SEC probing three dozen subprime cases: source

NEW YORK Fri Dec 21, 2007 1:46pm EST

Two houses display 'For Sale' signs side by side on Mulan Street in Corona, California May 2, 2007. U.S. securities regulators have opened about three dozen investigations, including into such firms as UBS AG, related to the subprime market collapse, a person familiar with the matter said on Friday. REUTERS/Mark Avery

Two houses display 'For Sale' signs side by side on Mulan Street in Corona, California May 2, 2007. U.S. securities regulators have opened about three dozen investigations, including into such firms as UBS AG, related to the subprime market collapse, a person familiar with the matter said on Friday.

Credit: Reuters/Mark Avery

NEW YORK (Reuters) - U.S. securities regulators have opened about three dozen investigations, including into such firms as UBS AG (UBSN.VX), related to the subprime market collapse, a person familiar with the matter said on Friday.

Among the issues the U.S. Securities and Exchange Commission is looking into is how financial firms priced mortgage-backed securities and whether they should have told investors earlier about the declining value of those securities, the source said.

Earlier, the Wall Street Journal, which first reported the news, said the SEC was also examining Morgan Stanley (MS.N) in addition to previously reported investigations of Merrill Lynch & Co Inc MER.N and Bear Stearns Co Inc BSC.N.

Representatives for the SEC, UBS and Morgan Stanley declined to comment.

The number of investigations has increased since June, when the commission said it had launched a dozen probes into collateralized debt obligations linked to subprime mortgages and created a working group to focus on subprime market problems.
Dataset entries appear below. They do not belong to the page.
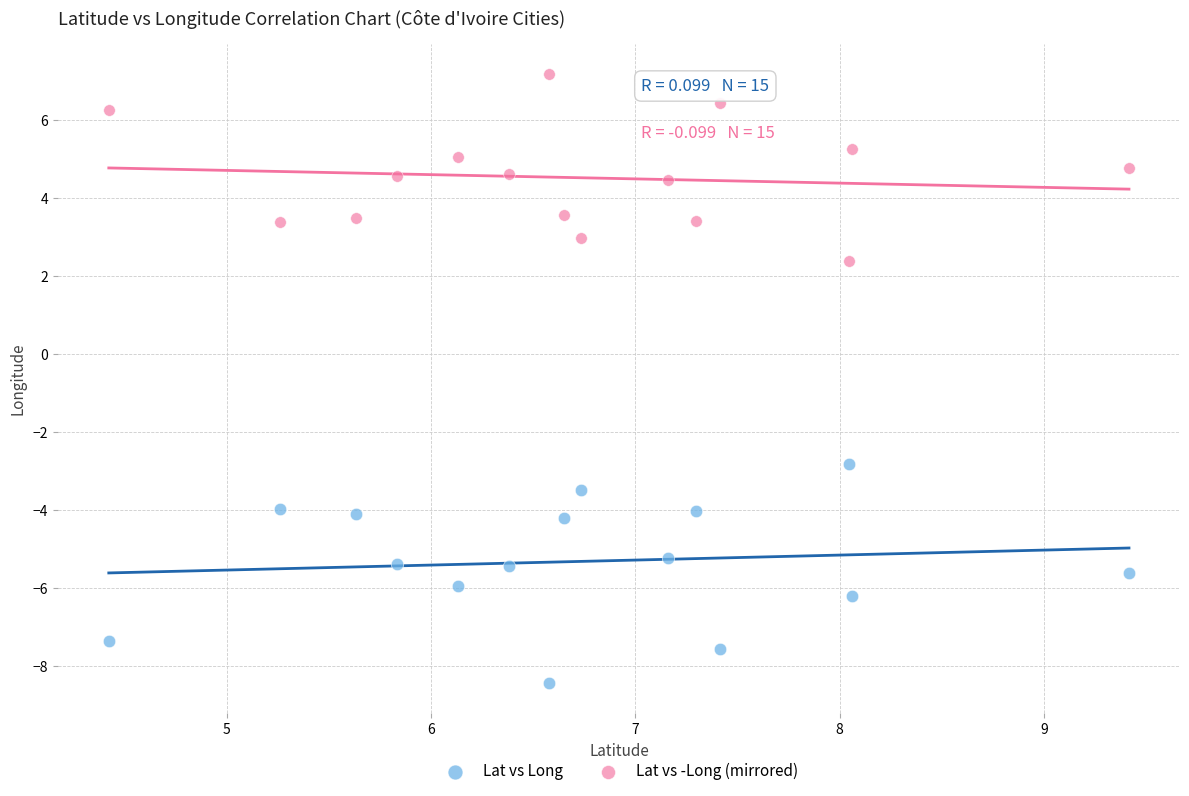

Which series contains the highest Y value?

Lat vs -Long (mirrored)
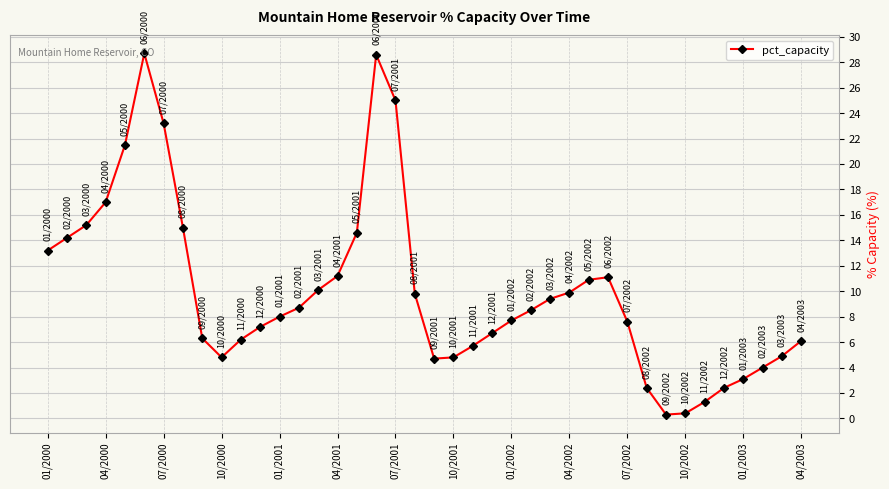

What is the difference between the second highest and second lowest values?

28.2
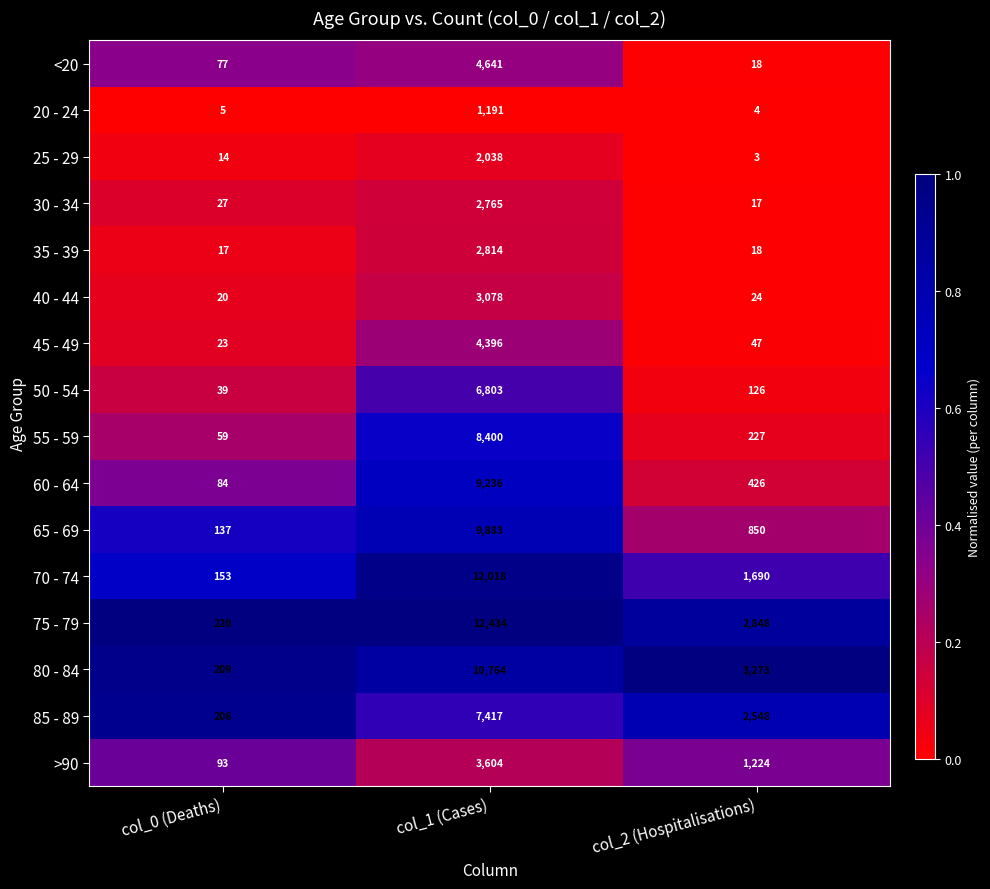

What is the total value across all series at col_0 (Deaths)?

1383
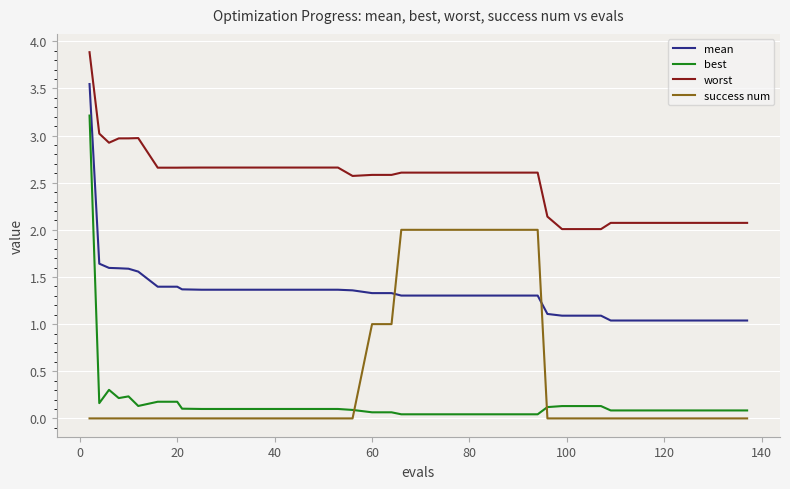

What is the maximum value for worst?

3.9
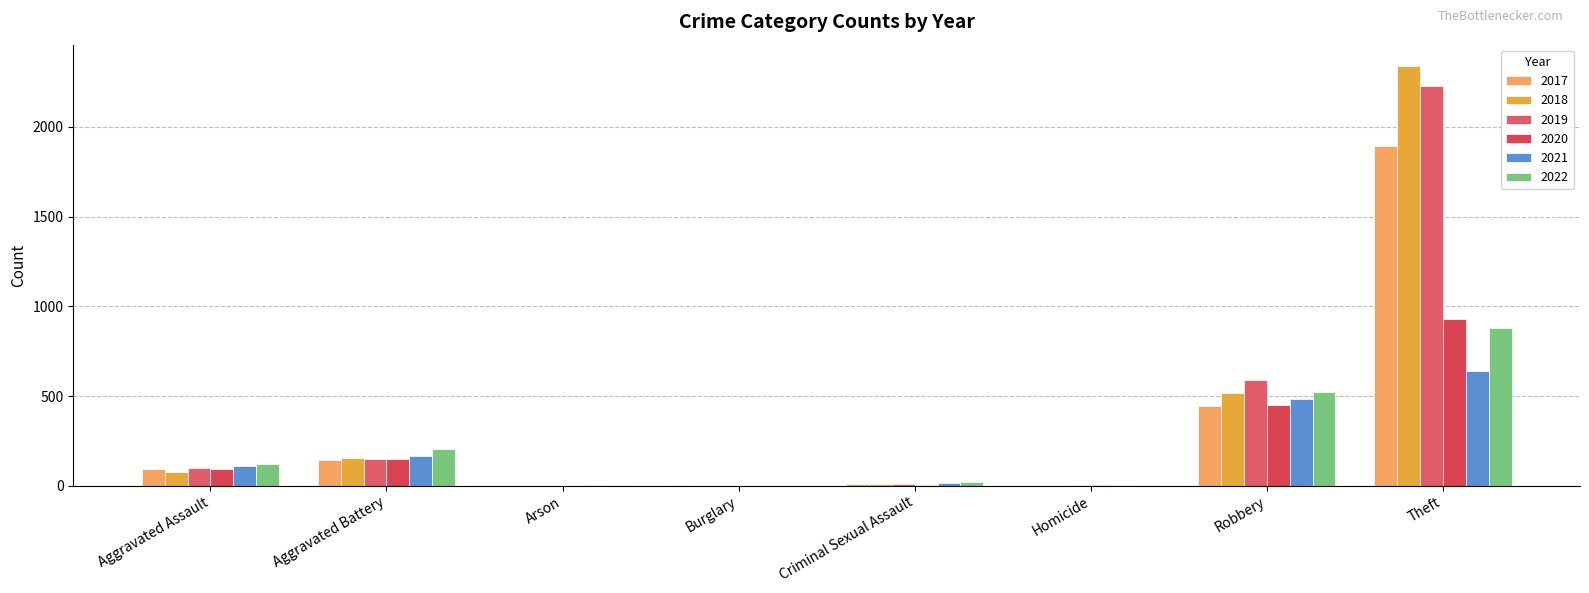

At which label does 2021 reach its minimum?

Burglary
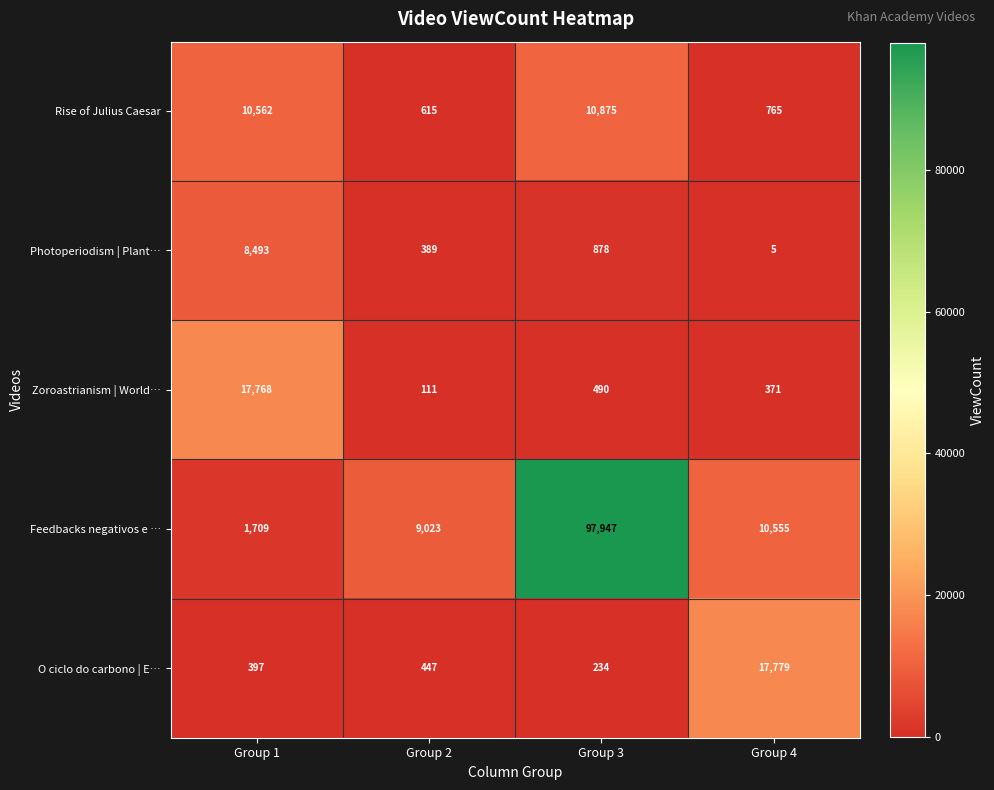

Rank the series by their maximum value, from highest to lowest.

Feedbacks negativos e …, O ciclo do carbono | E…, Zoroastrianism | World…, Rise of Julius Caesar, Photoperiodism | Plant…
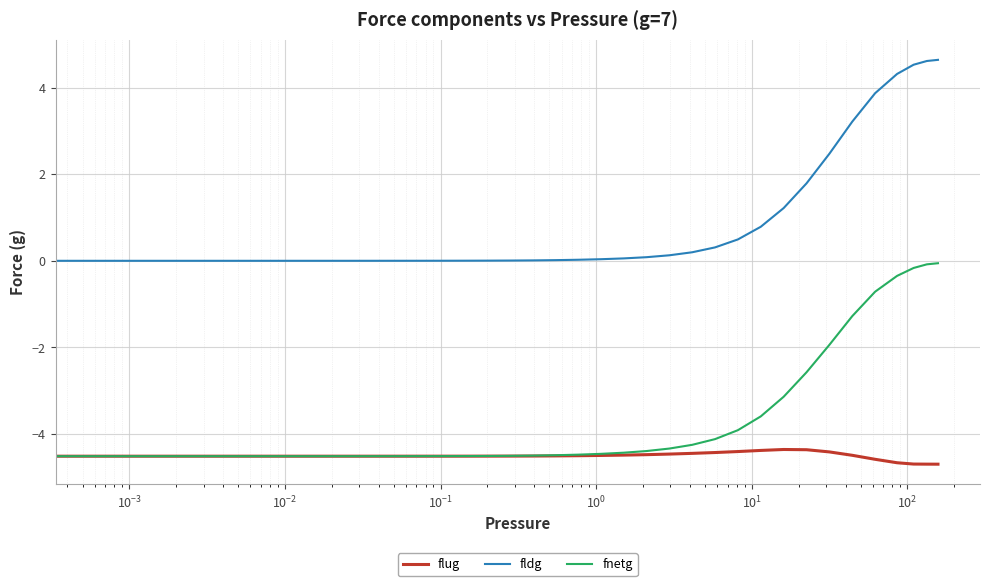

List the series in order of their overall mean, lowest first.

flug, fnetg, fldg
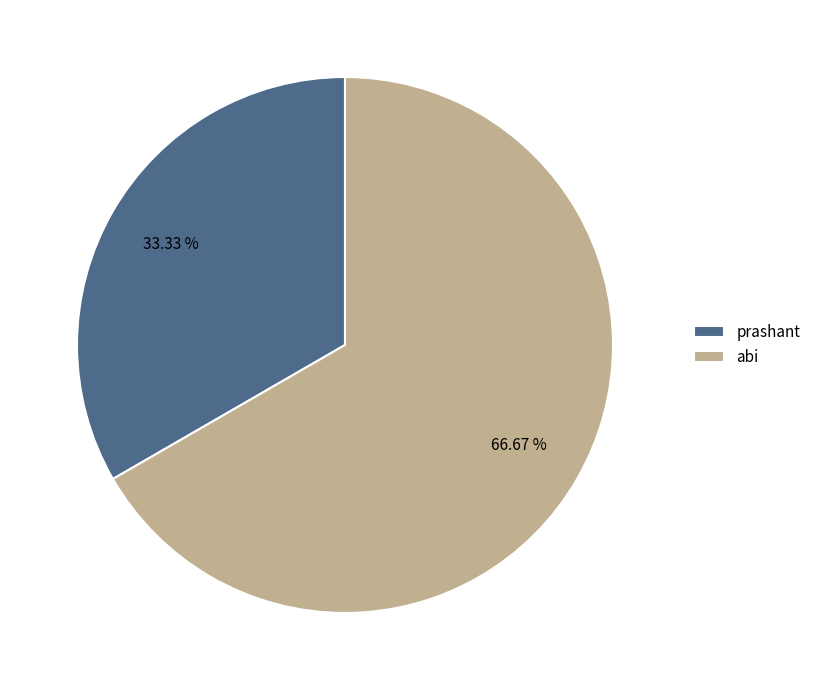

Is prashant the majority of the pie?

No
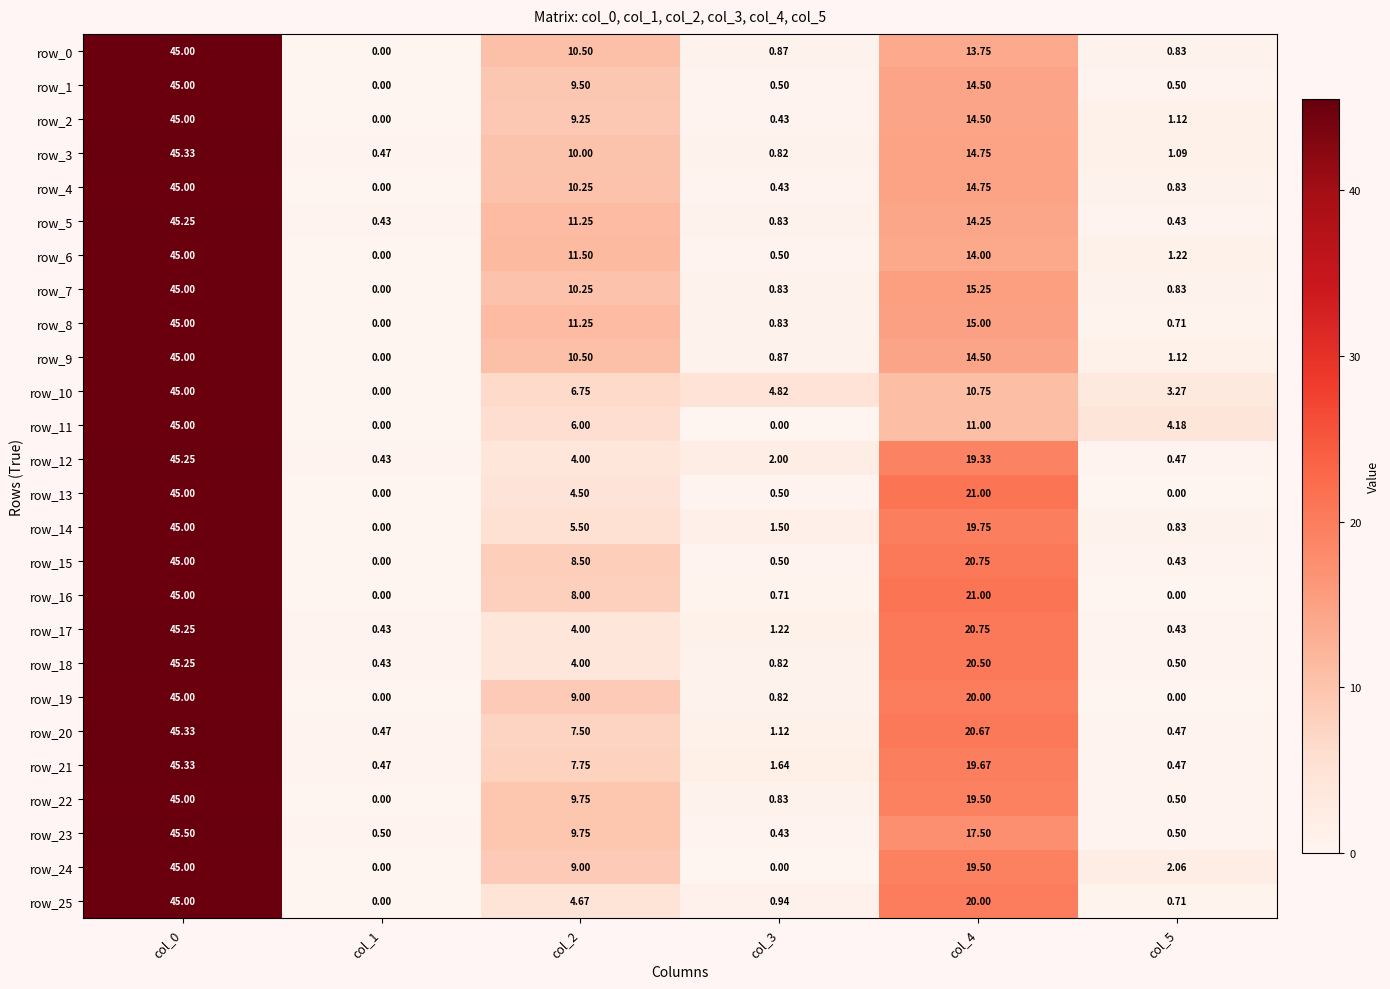

Which series changed the most between col_0 and col_3?

row_23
The Journal reported that regulators are also looking at whether the Wall Street firms put higher values on their own securities than on those they assigned to customer holdings.

The SEC has specifically spoken to a trader at a now- defunct hedge fund of UBS's Dillon Read unit and a trader from Royal Bank of Canada (RY.TO) following his assertions in the Journal the bank had intentionally mis-marked government agency and corporate bonds, the newspaper reported.

"We have already articulated our position in detail in this matter and have no further comment," an RBC spokesman said.

The regulators are also probing whether Wall Street firms should have moved some off-balance-sheet entities holding mortgage securities to their books earlier, the Journal added.